Below are the entries; give again exactly the lines from the one mentioning "potted plant [631,332,730,498]" through the one mentioning "coffee cup [874,458,907,505]", inclusive.

_Input records_
+---+

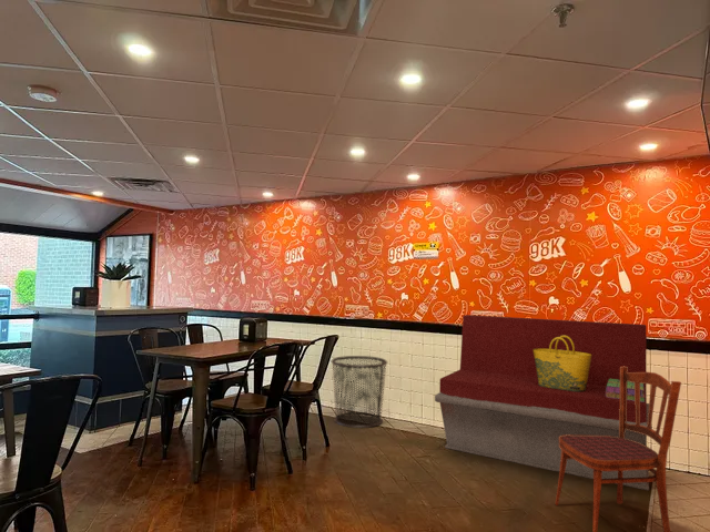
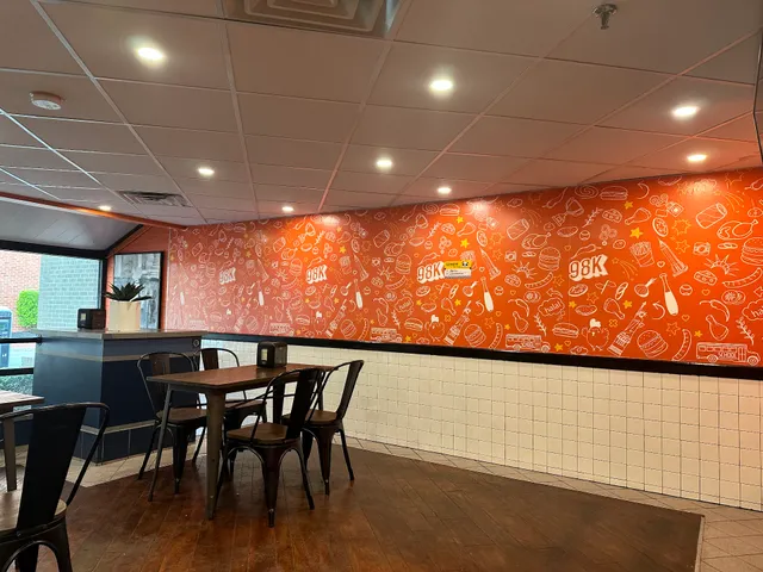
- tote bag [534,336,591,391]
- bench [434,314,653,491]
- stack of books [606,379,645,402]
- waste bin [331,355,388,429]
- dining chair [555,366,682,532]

+---+

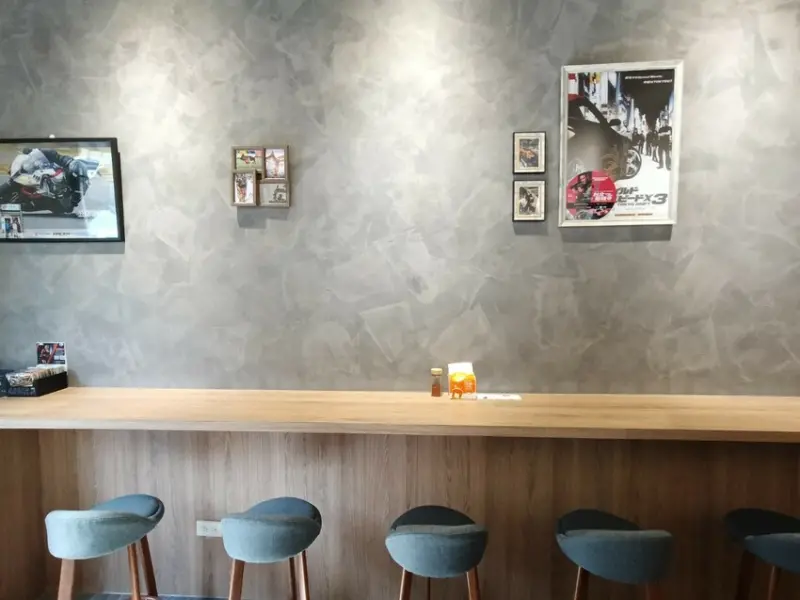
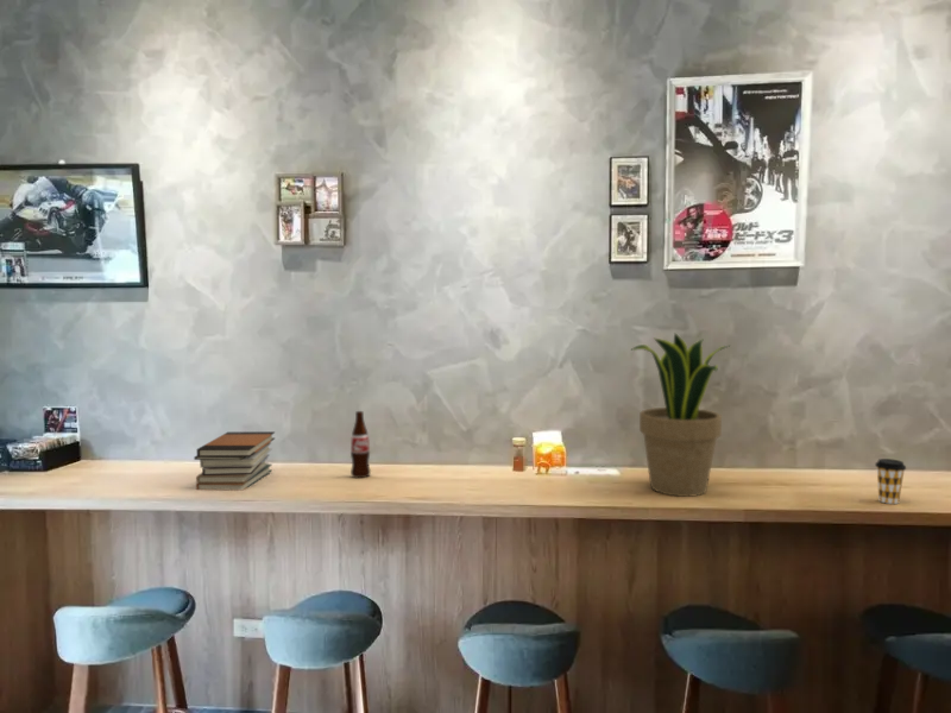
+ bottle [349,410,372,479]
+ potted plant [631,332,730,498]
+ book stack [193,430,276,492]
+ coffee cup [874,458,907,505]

+---+

_Solution for this task_
+ potted plant [631,332,730,498]
+ book stack [193,430,276,492]
+ coffee cup [874,458,907,505]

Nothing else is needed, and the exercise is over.